## ORDEM DE SERVIÇO 1
Traduza para o inglês esta frase do texto sobre advocacia e Justiça do Trabalho: "O direito surge como o meio regulador das relações humanas, para permitir que um determinado meio social se mantenha de modo ordenado e pacífico."

Advocacia e Justiça do Trabalho
Por Ivete Ribeiro *
- Direito e sociedade
É evidente que o direito surge com a civilização, pois basta que uma comunidade se instaure para que surjam os conflitos de interesses e, assim, a necessidade de regulação do meio social. Sem ordem e regras nenhuma civilização poderá se manter de forma harmônica.
O direito surge como o meio regulador das relações humanas, para permitir que um determinado meio social se mantenha de modo ordenado e pacífico.
Montesquieu, por isso, afirma que
“As leis, em seu significado mais extenso, são as relações necessárias que derivam da natureza das coisas; e, neste sentido, todos os seres têm suas leis; a Divindade possui suas leis, o mundo material possui suas leis, as inteligências superiores ao homem possuem suas leis, os animais possuem suas leis, o homem possui suas leis.”
Em verdade há uma relação simbiótica entre o direito e a sociedade/homem. Como ensina Flávia Lages de Castro,
“Entende-se, em sentido comum, o Direito como sendo o conjunto de normas para a aplicação da justiça e a minimização de conflitos de uma dada sociedade. Estas normas, estas regras, esta sociedade não são possíveis sem o Homem, porque é o Ser Humano quem faz o Direito e é para ele que o Direito é feito.”
Ao sistema jurídico incumbe, portanto, regular as relações sociais de modo a permitir a organização de certa sociedade e, assim, sua manutenção ou progresso.
No entanto, o direito constitui uma ciência social e, como tal, deve respeitar os valores do meio que regula. Por isso, de acordo com a clássica lição de Georges Ripert, quando o Direito ignora a realidade, a realidade a realidade se vinga, ignorando o Direito.
2. Direito, justiça e a advocacia
Tendo em vista ser imprescindível a regulação do meio social, indispensável se fez que surgissem aqueles que tratassem a matéria de forma profissional e, assim, se materializou a nobre missão da advocacia.

## ORDEM DE SERVIÇO 2
Transcreva os registros desde o começo até a linha que contém "pyplot.savefig(filename +&quot;1&quot; &#39;\_plot.png&#39;)", incluindo essa linha. Deixe as imagens de fora da resposta.

## DADOS EXTRAÍDOS
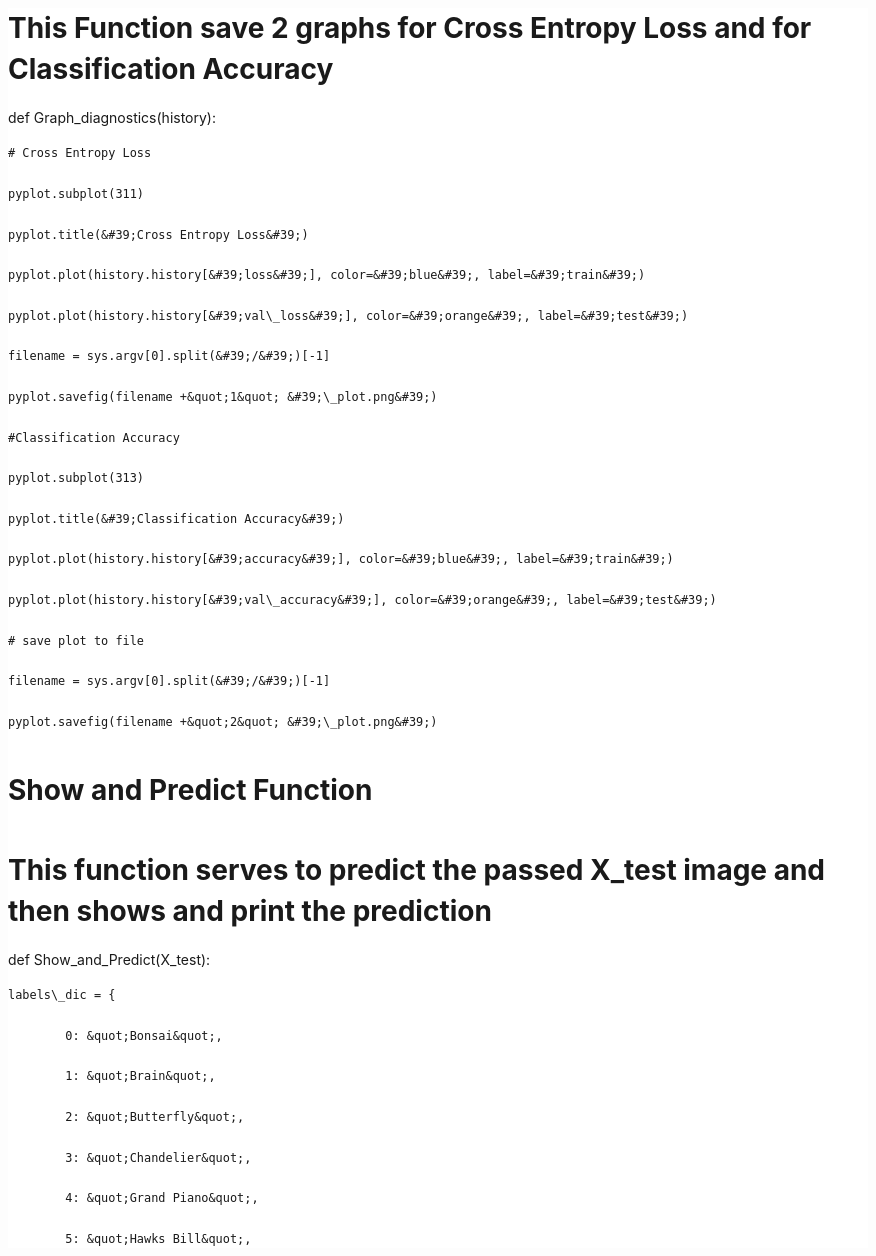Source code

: # This Function save 2 graphs for Cross Entropy Loss and for Classification Accuracy

def Graph_diagnostics(history):

    # Cross Entropy Loss

    pyplot.subplot(311)

    pyplot.title(&#39;Cross Entropy Loss&#39;)

    pyplot.plot(history.history[&#39;loss&#39;], color=&#39;blue&#39;, label=&#39;train&#39;)

    pyplot.plot(history.history[&#39;val\_loss&#39;], color=&#39;orange&#39;, label=&#39;test&#39;)

    filename = sys.argv[0].split(&#39;/&#39;)[-1]

    pyplot.savefig(filename +&quot;1&quot; &#39;\_plot.png&#39;)

    #Classification Accuracy

    pyplot.subplot(313)

    pyplot.title(&#39;Classification Accuracy&#39;)

    pyplot.plot(history.history[&#39;accuracy&#39;], color=&#39;blue&#39;, label=&#39;train&#39;)

    pyplot.plot(history.history[&#39;val\_accuracy&#39;], color=&#39;orange&#39;, label=&#39;test&#39;)

    # save plot to file

    filename = sys.argv[0].split(&#39;/&#39;)[-1]

    pyplot.savefig(filename +&quot;2&quot; &#39;\_plot.png&#39;)

# Show and Predict Function

# This function serves to predict the passed X_test image and then shows and print the prediction

def Show_and_Predict(X_test):

    labels\_dic = {

            0: &quot;Bonsai&quot;,

            1: &quot;Brain&quot;,

            2: &quot;Butterfly&quot;,

            3: &quot;Chandelier&quot;,

            4: &quot;Grand Piano&quot;,

            5: &quot;Hawks Bill&quot;,
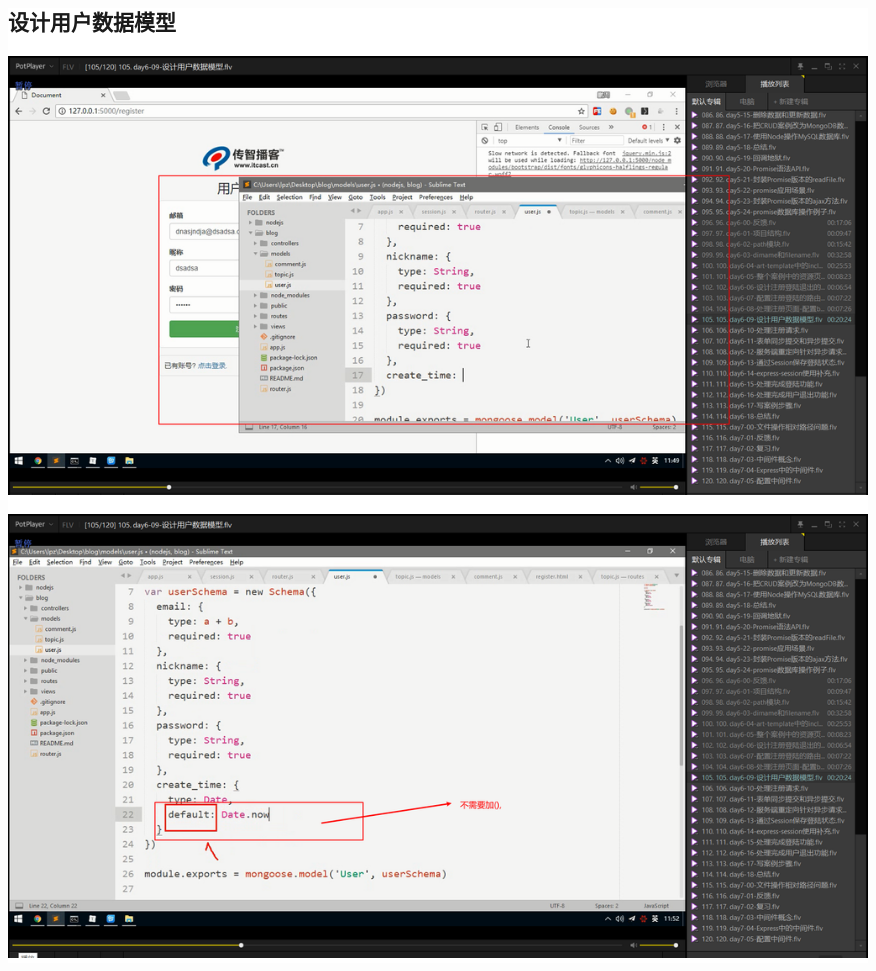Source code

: 



## 设计用户数据模型



![image-20200525001919765](第六天笔记.assets/image-20200525001919765.png)





![image-20200525002404396](第六天笔记.assets/image-20200525002404396.png)
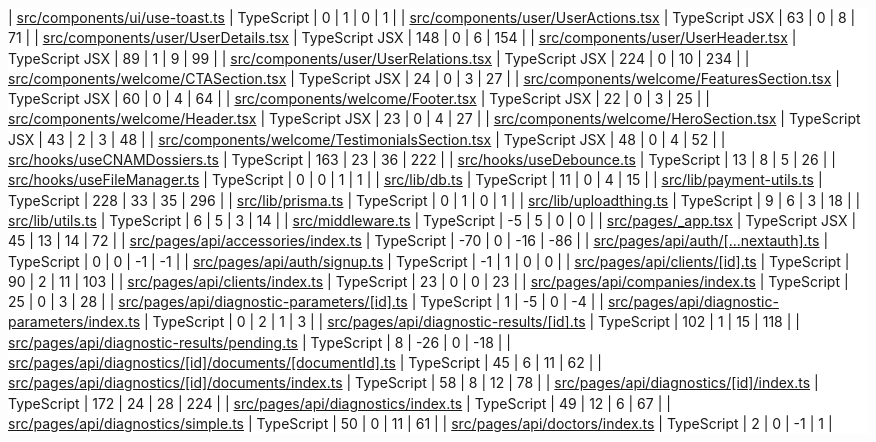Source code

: | [src/components/ui/use-toast.ts](/src/components/ui/use-toast.ts) | TypeScript | 0 | 1 | 0 | 1 |
| [src/components/user/UserActions.tsx](/src/components/user/UserActions.tsx) | TypeScript JSX | 63 | 0 | 8 | 71 |
| [src/components/user/UserDetails.tsx](/src/components/user/UserDetails.tsx) | TypeScript JSX | 148 | 0 | 6 | 154 |
| [src/components/user/UserHeader.tsx](/src/components/user/UserHeader.tsx) | TypeScript JSX | 89 | 1 | 9 | 99 |
| [src/components/user/UserRelations.tsx](/src/components/user/UserRelations.tsx) | TypeScript JSX | 224 | 0 | 10 | 234 |
| [src/components/welcome/CTASection.tsx](/src/components/welcome/CTASection.tsx) | TypeScript JSX | 24 | 0 | 3 | 27 |
| [src/components/welcome/FeaturesSection.tsx](/src/components/welcome/FeaturesSection.tsx) | TypeScript JSX | 60 | 0 | 4 | 64 |
| [src/components/welcome/Footer.tsx](/src/components/welcome/Footer.tsx) | TypeScript JSX | 22 | 0 | 3 | 25 |
| [src/components/welcome/Header.tsx](/src/components/welcome/Header.tsx) | TypeScript JSX | 23 | 0 | 4 | 27 |
| [src/components/welcome/HeroSection.tsx](/src/components/welcome/HeroSection.tsx) | TypeScript JSX | 43 | 2 | 3 | 48 |
| [src/components/welcome/TestimonialsSection.tsx](/src/components/welcome/TestimonialsSection.tsx) | TypeScript JSX | 48 | 0 | 4 | 52 |
| [src/hooks/useCNAMDossiers.ts](/src/hooks/useCNAMDossiers.ts) | TypeScript | 163 | 23 | 36 | 222 |
| [src/hooks/useDebounce.ts](/src/hooks/useDebounce.ts) | TypeScript | 13 | 8 | 5 | 26 |
| [src/hooks/useFileManager.ts](/src/hooks/useFileManager.ts) | TypeScript | 0 | 0 | 1 | 1 |
| [src/lib/db.ts](/src/lib/db.ts) | TypeScript | 11 | 0 | 4 | 15 |
| [src/lib/payment-utils.ts](/src/lib/payment-utils.ts) | TypeScript | 228 | 33 | 35 | 296 |
| [src/lib/prisma.ts](/src/lib/prisma.ts) | TypeScript | 0 | 1 | 0 | 1 |
| [src/lib/uploadthing.ts](/src/lib/uploadthing.ts) | TypeScript | 9 | 6 | 3 | 18 |
| [src/lib/utils.ts](/src/lib/utils.ts) | TypeScript | 6 | 5 | 3 | 14 |
| [src/middleware.ts](/src/middleware.ts) | TypeScript | -5 | 5 | 0 | 0 |
| [src/pages/_app.tsx](/src/pages/_app.tsx) | TypeScript JSX | 45 | 13 | 14 | 72 |
| [src/pages/api/accessories/index.ts](/src/pages/api/accessories/index.ts) | TypeScript | -70 | 0 | -16 | -86 |
| [src/pages/api/auth/[...nextauth].ts](/src/pages/api/auth/%5B...nextauth%5D.ts) | TypeScript | 0 | 0 | -1 | -1 |
| [src/pages/api/auth/signup.ts](/src/pages/api/auth/signup.ts) | TypeScript | -1 | 1 | 0 | 0 |
| [src/pages/api/clients/[id].ts](/src/pages/api/clients/%5Bid%5D.ts) | TypeScript | 90 | 2 | 11 | 103 |
| [src/pages/api/clients/index.ts](/src/pages/api/clients/index.ts) | TypeScript | 23 | 0 | 0 | 23 |
| [src/pages/api/companies/index.ts](/src/pages/api/companies/index.ts) | TypeScript | 25 | 0 | 3 | 28 |
| [src/pages/api/diagnostic-parameters/[id].ts](/src/pages/api/diagnostic-parameters/%5Bid%5D.ts) | TypeScript | 1 | -5 | 0 | -4 |
| [src/pages/api/diagnostic-parameters/index.ts](/src/pages/api/diagnostic-parameters/index.ts) | TypeScript | 0 | 2 | 1 | 3 |
| [src/pages/api/diagnostic-results/[id].ts](/src/pages/api/diagnostic-results/%5Bid%5D.ts) | TypeScript | 102 | 1 | 15 | 118 |
| [src/pages/api/diagnostic-results/pending.ts](/src/pages/api/diagnostic-results/pending.ts) | TypeScript | 8 | -26 | 0 | -18 |
| [src/pages/api/diagnostics/[id]/documents/[documentId].ts](/src/pages/api/diagnostics/%5Bid%5D/documents/%5BdocumentId%5D.ts) | TypeScript | 45 | 6 | 11 | 62 |
| [src/pages/api/diagnostics/[id]/documents/index.ts](/src/pages/api/diagnostics/%5Bid%5D/documents/index.ts) | TypeScript | 58 | 8 | 12 | 78 |
| [src/pages/api/diagnostics/[id]/index.ts](/src/pages/api/diagnostics/%5Bid%5D/index.ts) | TypeScript | 172 | 24 | 28 | 224 |
| [src/pages/api/diagnostics/index.ts](/src/pages/api/diagnostics/index.ts) | TypeScript | 49 | 12 | 6 | 67 |
| [src/pages/api/diagnostics/simple.ts](/src/pages/api/diagnostics/simple.ts) | TypeScript | 50 | 0 | 11 | 61 |
| [src/pages/api/doctors/index.ts](/src/pages/api/doctors/index.ts) | TypeScript | 2 | 0 | -1 | 1 |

## RESPOSTA FINAL 1
Law arises as the means that regulates human relations, allowing a given social environment to remain orderly and peaceful.

## RESPOSTA FINAL 2
Source code

: # This Function save 2 graphs for Cross Entropy Loss and for Classification Accuracy

def Graph_diagnostics(history):

    # Cross Entropy Loss

    pyplot.subplot(311)

    pyplot.title(&#39;Cross Entropy Loss&#39;)

    pyplot.plot(history.history[&#39;loss&#39;], color=&#39;blue&#39;, label=&#39;train&#39;)

    pyplot.plot(history.history[&#39;val\_loss&#39;], color=&#39;orange&#39;, label=&#39;test&#39;)

    filename = sys.argv[0].split(&#39;/&#39;)[-1]

    pyplot.savefig(filename +&quot;1&quot; &#39;\_plot.png&#39;)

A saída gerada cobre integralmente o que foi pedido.